Plus les compétences s’élargissent, plus la figure de proximité s’éloigne et risque de se transformer en figure d’intervention, et plus le dialogue municipal cède la place à la logique procédurale, de sorte que le policier que l’on croisait hier pour un rappel cordial devient celui qui verbalise un délit et dont la présence armée redéfinit la scène ordinaire du quartier. Et notre brigadier-chef-principal en charge d’un village de cinq mille âmes risque de ne pas résister à la tentation de se muer en shérif.

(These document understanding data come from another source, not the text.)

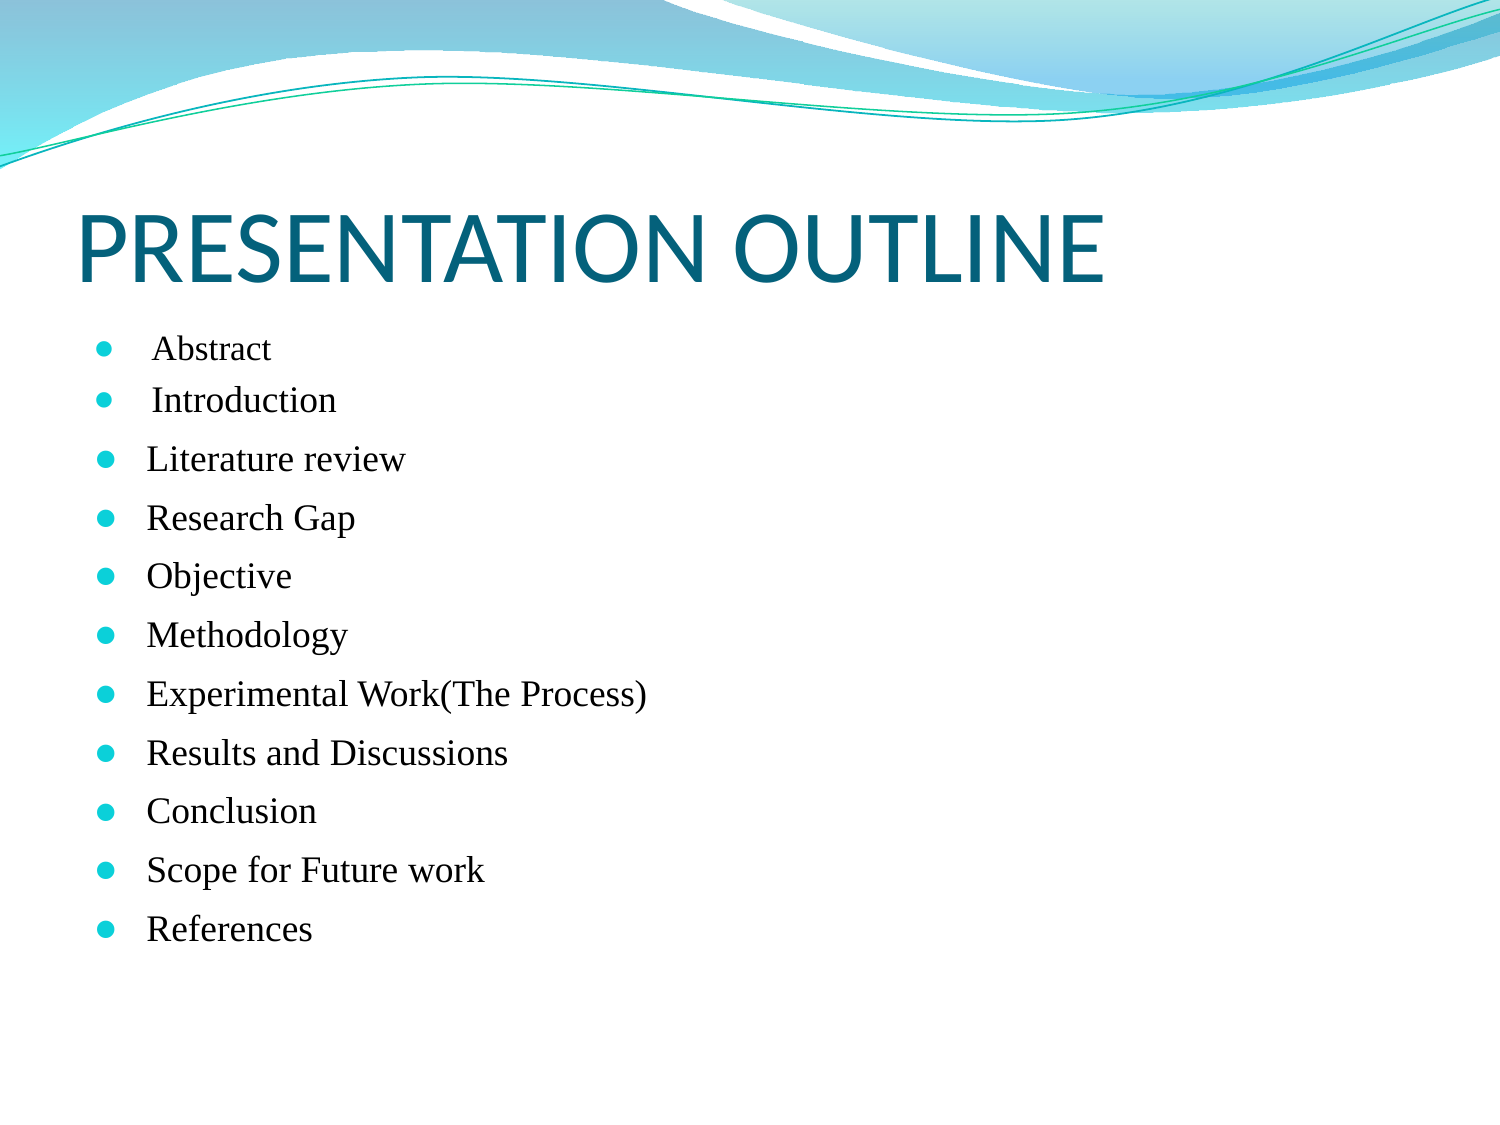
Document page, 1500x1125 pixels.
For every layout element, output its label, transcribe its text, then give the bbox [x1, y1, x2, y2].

list Abstract Introduction Literature review Research Gap Objective Methodology Experimental Work(The Process) Results and Discussions Conclusion Scope for Future work References [75, 317, 1425, 1038]
title PRESENTATION OUTLINE [75, 115, 1425, 303]
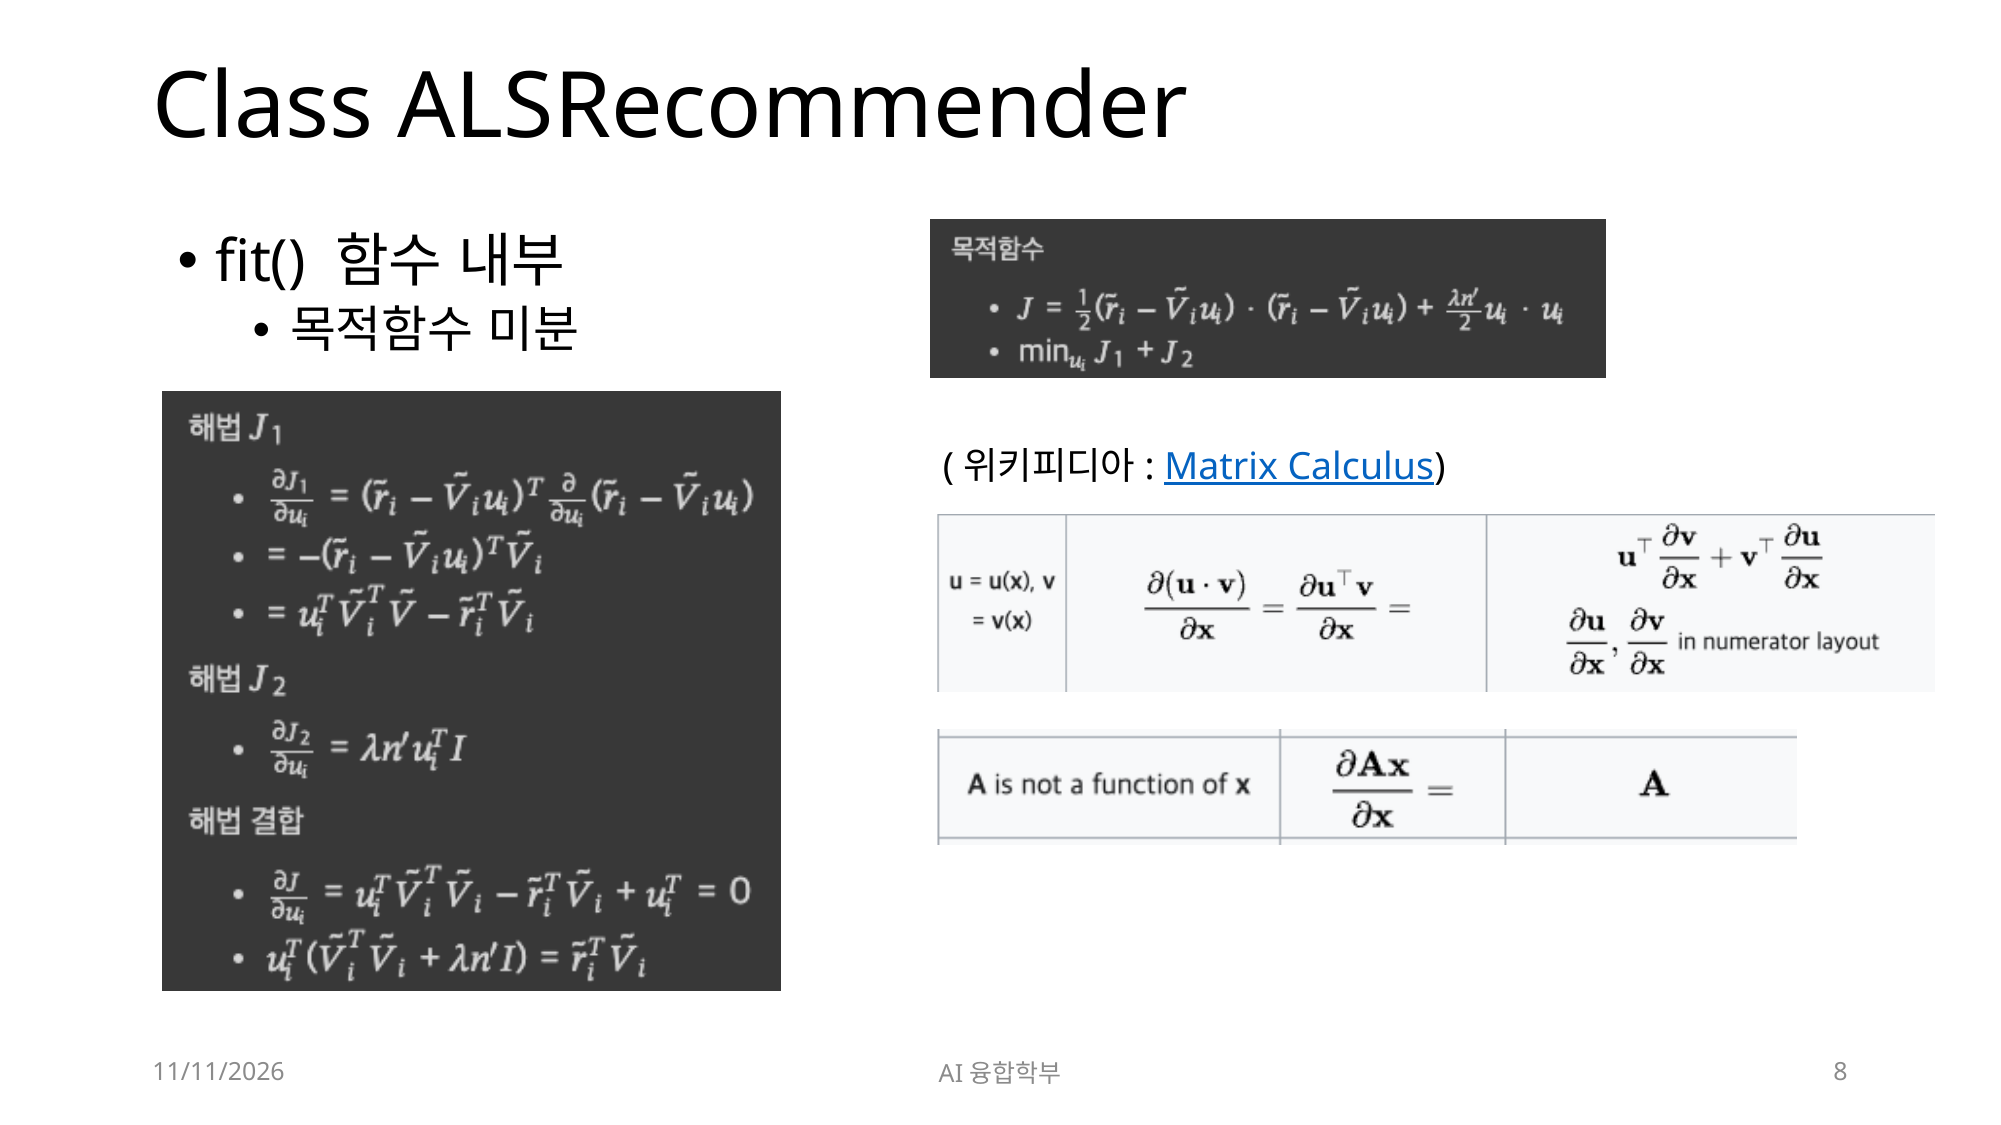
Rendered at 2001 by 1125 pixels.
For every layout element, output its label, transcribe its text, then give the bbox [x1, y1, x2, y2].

On peut alors se demander si la véritable question n’est pas moins celle de savoir combien d’infractions supplémentaires pourront être constatées que celle de déterminer quel modèle de ville nous souhaitons construire, car une cité ne se mesure pas uniquement au nombre de procès-verbaux dressés mais à la qualité des liens qu’elle entretient avec ses habitants.
La croyance selon laquelle l’arme visible dissuade mécaniquement l’acte délictueux relève d’une anthropologie simplifiée qui suppose que la peur constitue le principal régulateur des comportements, alors que les sciences sociales rappellent avec insistance que la légitimité perçue de l’institution joue un rôle déterminant dans l’acceptation de l’autorité.
En étendant les prérogatives de la police municipale, le législateur ne modifie donc pas seulement un organigramme, puisqu’il redessine la physionomie symbolique de l’espace public, et il serait souhaitable que le débat ne se limite pas à une opposition caricaturale entre laxisme et fermeté, mais qu’il examine sérieusement l’impact de ces transformations sur la confiance civique.
La satire, ici, ne vise pas l’uniforme mais l’illusion confortable selon laquelle toute complexité sociale peut être résolue par un élargissement de compétences et l’ajout d’un équipement, car l’on finit toujours par découvrir que la sécurité durable repose autant sur la cohésion que sur la coercition, et que la paix civile se construit difficilement à coups de décrets…et de tasers.